Influence of the consumption pattern of magnesium from magnesium-rich mineral water on magnesium bioavailability (2011)
“Thus, one simple means of increasing Mg absorption and retention of a given daily intake of Mg is to divide the daily dose into smaller increments taken at equally spaced intervals throughout the day. In terms of supplementation, this may result either in a more rapid repletion of body pools when deficiency or sub-deficiency occurs, or in a better prevention of the appearance of a sub-deficiency. Using this consumption pattern, Mg-rich mineral water delivers Mg more efficiently to the body. Further studies are required to confirm these results with Mg-rich foods or food supplements.”
Intestinal Absorption and Factors Influencing Bioavailability of Magnesium – An Update (2017)
“Mg2+ is absorbed via a paracellular passive and a transcellular active pathway that involves TRPM6/7 channel proteins. The bioavailability of Mg2+ varies within a broad range, depending on the dose, the food matrix, and enhancing and inhibiting factors. Dietary factors impairing Mg2+ uptake include high doses of other minerals, partly fermentable fibres (e.g., hemicellulose), non-fermentable fibres (e.g., cellulose, lignin), phytate and oxalate, whereas proteins, medium-chain-triglycerides, and low- or indigestible carbohydrates (e.g., resistant starch, oligosaccharides, inulin, mannitol and lactulose) enhance Mg2+ uptake. The Mg2+ dose is a major factor controlling the amount of Mg2+ absorbed. In principle, the relative Mg2+ uptake is higher when the mineral is ingested in multiple low doses throughout the day compared to a single, large intake of Mg2+”
Comparative study of magnesium salts bioavailability in rats fed a magnesium-deficient diet (2010)

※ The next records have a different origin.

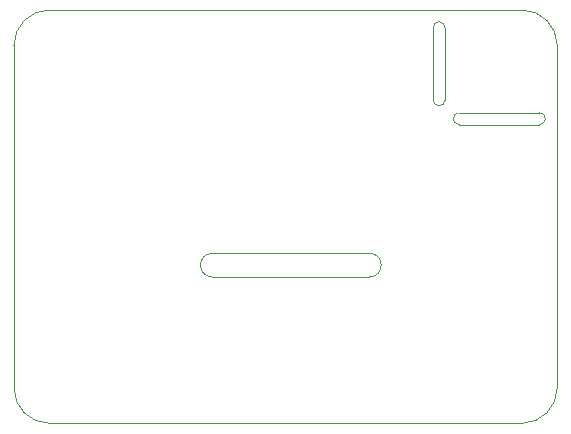
<source format=gbr>
%TF.GenerationSoftware,KiCad,Pcbnew,(5.1.7-0-10_14)*%
%TF.CreationDate,2020-11-27T19:57:41+01:00*%
%TF.ProjectId,AtmoNode,41746d6f-4e6f-4646-952e-6b696361645f,rev?*%
%TF.SameCoordinates,Original*%
%TF.FileFunction,Profile,NP*%
%FSLAX46Y46*%
G04 Gerber Fmt 4.6, Leading zero omitted, Abs format (unit mm)*
G04 Created by KiCad (PCBNEW (5.1.7-0-10_14)) date 2020-11-27 19:57:41*
%MOMM*%
%LPD*%
G01*
G04 APERTURE LIST*
%TA.AperFunction,Profile*%
%ADD10C,0.050000*%
%TD*%
G04 APERTURE END LIST*
D10*
X151500000Y-100200000D02*
G75*
G02*
X151500000Y-101200000I0J-500000D01*
G01*
X144700000Y-101200000D02*
G75*
G02*
X144700000Y-100200000I0J500000D01*
G01*
X143500000Y-99100000D02*
G75*
G02*
X142500000Y-99100000I-500000J0D01*
G01*
X142500000Y-93000000D02*
G75*
G02*
X143500000Y-93000000I500000J0D01*
G01*
X151500000Y-100200000D02*
X144700000Y-100200000D01*
X144700000Y-101200000D02*
X151500000Y-101200000D01*
X142500000Y-99100000D02*
X142500000Y-93000000D01*
X143500000Y-93000000D02*
X143500000Y-99100000D01*
X150000000Y-126500000D02*
X110000000Y-126500000D01*
X153000000Y-94500000D02*
X153000000Y-123500000D01*
X150000000Y-91500000D02*
X110000000Y-91500000D01*
X107000000Y-123500000D02*
X107000000Y-94500000D01*
X150000000Y-91500000D02*
G75*
G02*
X153000000Y-94500000I0J-3000000D01*
G01*
X153000000Y-123500000D02*
G75*
G02*
X150000000Y-126500000I-3000000J0D01*
G01*
X110000000Y-126500000D02*
G75*
G02*
X107000000Y-123500000I0J3000000D01*
G01*
X107000000Y-94500000D02*
G75*
G02*
X110000000Y-91500000I3000000J0D01*
G01*
X137100000Y-112100000D02*
G75*
G02*
X137100000Y-114100000I0J-1000000D01*
G01*
X123800000Y-114100000D02*
G75*
G02*
X123800000Y-112100000I0J1000000D01*
G01*
X137100000Y-114100000D02*
X123800000Y-114100000D01*
X123800000Y-112100000D02*
X137100000Y-112100000D01*
M02*

</source>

“Mg chloride showed the highest efficiency among inorganic magnesium salts. “
Bioavailability of US Commercial Magnesium Preparations (2001)
“The low fractional absorption we observed for magnesium oxide (4 percent) is identical to that observed in prior studies of magnesium sulphate bioavailability… Results indicated significantly higher… bioavailability of magnesium chloride.”